Bref, ce sera une cacophonie car le level playing field, qui est normalement garanti par un exercice de tendering, n'existera plus.

Il y a aussi le fait que le dépôt a été revu de 10 à 25 %...

Évidemment. Ceci n'aurait pas été possible sous un exercice de tendering digne de ce nom. Mais il y a aussi le fait que, malgré la déclaration du Premier ministre adjoint au Parlement, l'allocation du nombre de maisons aux contracteurs est toujours floue. Comment des compagnies de renom, comme General Construction ou Gamma Civic, ontelles décidé de se lancer dans la construction de 200 unités chacune alors que les petits, eux, veulent construire entre 800 à 900 unités chacun ?

Le député Osman Mohamed a eu parfaitement raison de signaler les risques d'allouer des paiements à l'avance de l'ordre de 25 % au lieu de 10 %. Et c'est maintenant qu'on va voir pourquoi les sept ou plus contracteurs n'ont pas encore soumis leur bilan financier au Registrar of Companies ? Ce genre de problème aurait été évité avec des appels d'offres normaux.

Vous pensez que l'absence d'appels d'offres fausse le marché ?

D'après moi, ce projet est le premier où une somme astronomique est concernée et où une institution négocie directement avec les contracteurs, sans passer par un tender. Les mauvaises langues parlent de la proximité d'au moins sept entrepreneurs avec le pouvoir.

Au-delà de cela, nous avons une Competition Commission qui a comme mission de s'assurer qu'il y ait une concurrence saine et afin d'éviter les collusions restrictives. Or, il paraît que des contractuels voulaient participer au projet de la NSLD mais n'ont pas été retenus. En passant, la Competition Commission, après enquête, vient de sanctionner, avec raison, cinq producteurs de cerfs qui ont vendu leur produit directement à un distributeur de cerfs à Maurice. Si elle l'a fait pour un si petit marché, j'espère qu'elle enquêtera aussi sur le mégaprojet de la NSLD !

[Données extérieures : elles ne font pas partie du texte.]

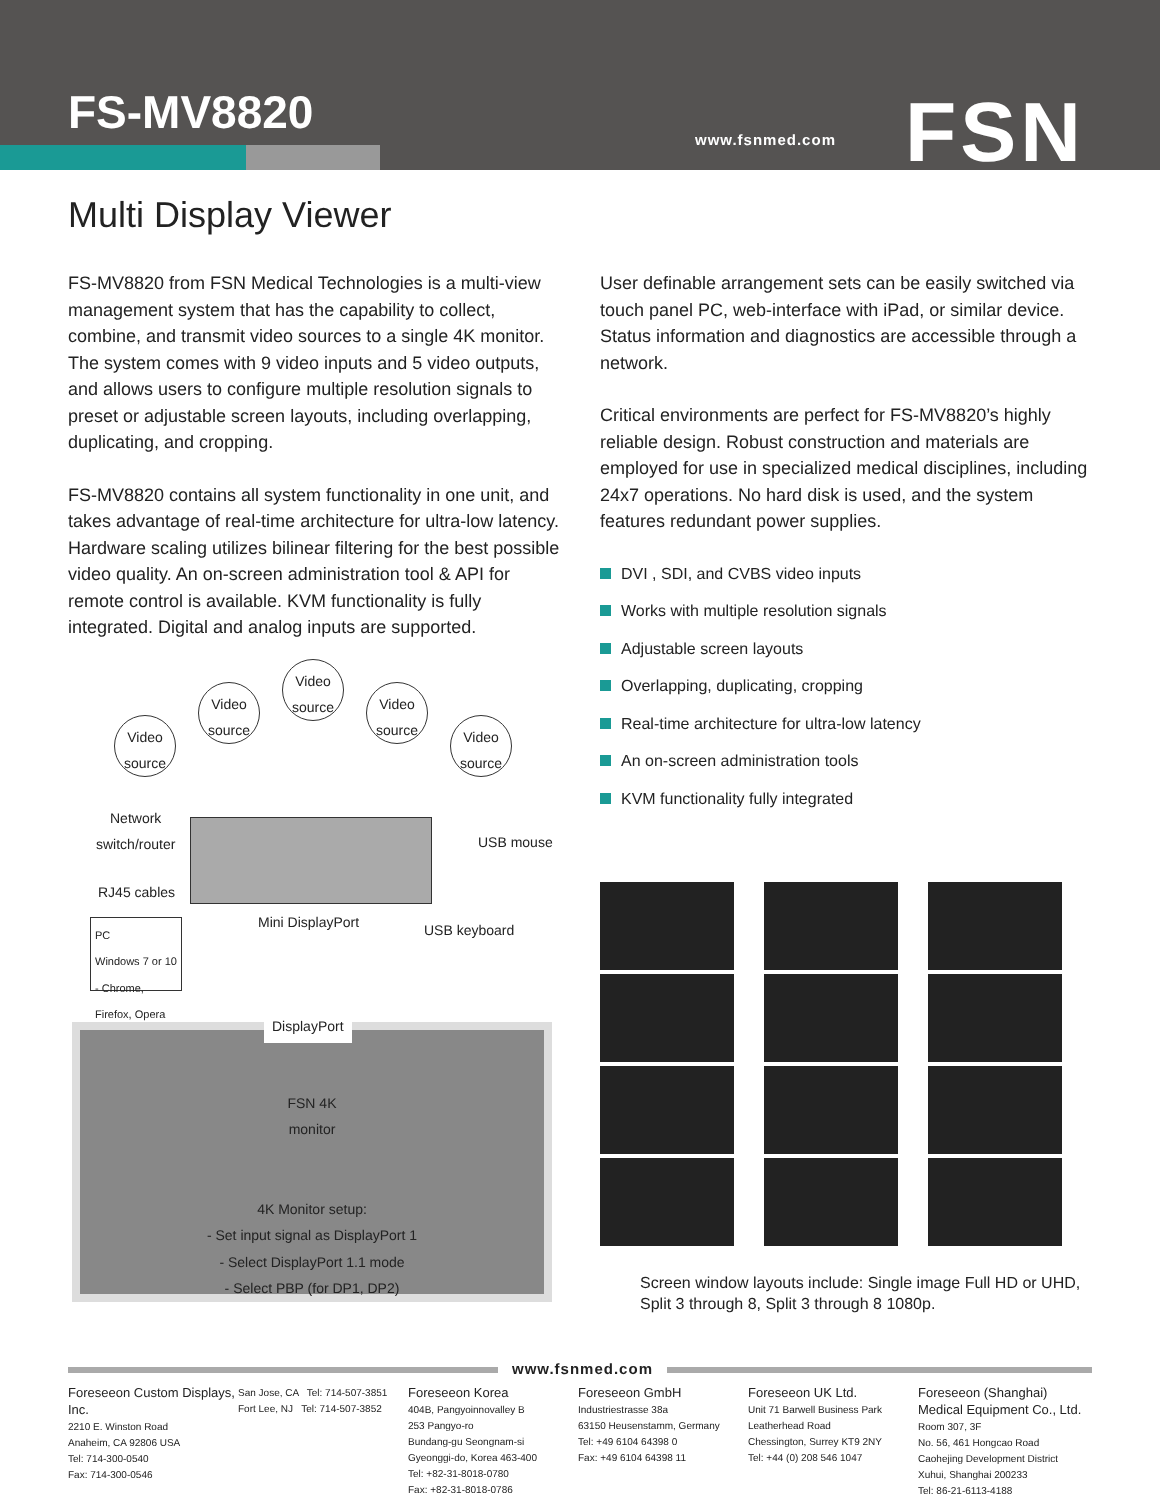FS-MV8820 www.fsnmed.com FSN
Multi Display Viewer
FS-MV8820 from FSN Medical Technologies is a multi-view management system that has the capability to collect, combine, and transmit video sources to a single 4K monitor. The system comes with 9 video inputs and 5 video outputs, and allows users to configure multiple resolution signals to preset or adjustable screen layouts, including overlapping, duplicating, and cropping.
FS-MV8820 contains all system functionality in one unit, and takes advantage of real-time architecture for ultra-low latency. Hardware scaling utilizes bilinear filtering for the best possible video quality. An on-screen administration tool & API for remote control is available. KVM functionality is fully integrated. Digital and analog inputs are supported.
Video source
Video source
Video source
Video source
Video source
Network
switch/router
USB mouse
RJ45 cables
Mini DisplayPort USB keyboard
PC
Windows 7 or 10 - Chrome, Firefox, Opera
FSN 4K
monitor
4K Monitor setup:
- Set input signal as DisplayPort 1
- Select DisplayPort 1.1 mode
- Select PBP (for DP1, DP2)
DisplayPort
User definable arrangement sets can be easily switched via touch panel PC, web-interface with iPad, or similar device. Status information and diagnostics are accessible through a network.
Critical environments are perfect for FS-MV8820’s highly reliable design. Robust construction and materials are employed for use in specialized medical disciplines, including 24x7 operations. No hard disk is used, and the system features redundant power supplies.
DVI , SDI, and CVBS video inputs
Works with multiple resolution signals
Adjustable screen layouts
Overlapping, duplicating, cropping
Real-time architecture for ultra-low latency
An on-screen administration tools
KVM functionality fully integrated
Screen window layouts include: Single image Full HD or UHD, Split 3 through 8, Split 3 through 8 1080p.
www.fsnmed.com
Foreseeon Custom Displays, Inc.
2210 E. Winston Road
Anaheim, CA 92806 USA
Tel: 714-300-0540
Fax: 714-300-0546
San Jose, CA Tel: 714-507-3851
Fort Lee, NJ Tel: 714-507-3852
Foreseeon Korea
404B, Pangyoinnovalley B
253 Pangyo-ro
Bundang-gu Seongnam-si
Gyeonggi-do, Korea 463-400
Tel: +82-31-8018-0780
Fax: +82-31-8018-0786
Foreseeon GmbH
Industriestrasse 38a
63150 Heusenstamm, Germany
Tel: +49 6104 64398 0
Fax: +49 6104 64398 11
Foreseeon UK Ltd.
Unit 71 Barwell Business Park
Leatherhead Road
Chessington, Surrey KT9 2NY
Tel: +44 (0) 208 546 1047
Foreseeon (Shanghai) Medical Equipment Co., Ltd.
Room 307, 3F
No. 56, 461 Hongcao Road
Caohejing Development District
Xuhui, Shanghai 200233
Tel: 86-21-6113-4188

J'ai des informations qu'une compagnie indienne a sollicité la NSLD pour être parmi les constructeurs. Et vous savez bien ce qui va se passer si elle est choisie...

Mais vous êtes d'accord que les gens au bas de l'échelle ont besoin d'un coup de pouce ?

Parfaitement. Mais j'espère que les 30 000 personnes inscrites depuis des années auront la priorité. N'oubliez pas que les bénéficiaires ne payeront que Rs 900 000 et les subsides seront de l'ordre de Rs 1 800 000 par unité. Pour les 8 000 unités, les contribuables auront à casquer Rs 14,4 milliards.

Les responsables de la NSLD ont le devoir de venir d'éclairer la population sur les détails de ce projet ; ils ne peuvent pas se cacher derrière les déclarations du ministre au Parlement. N'oubliez pas qu'on vient d'approuver Rs 5 milliards et que le prochain Budget devra faire encore plus de provisions.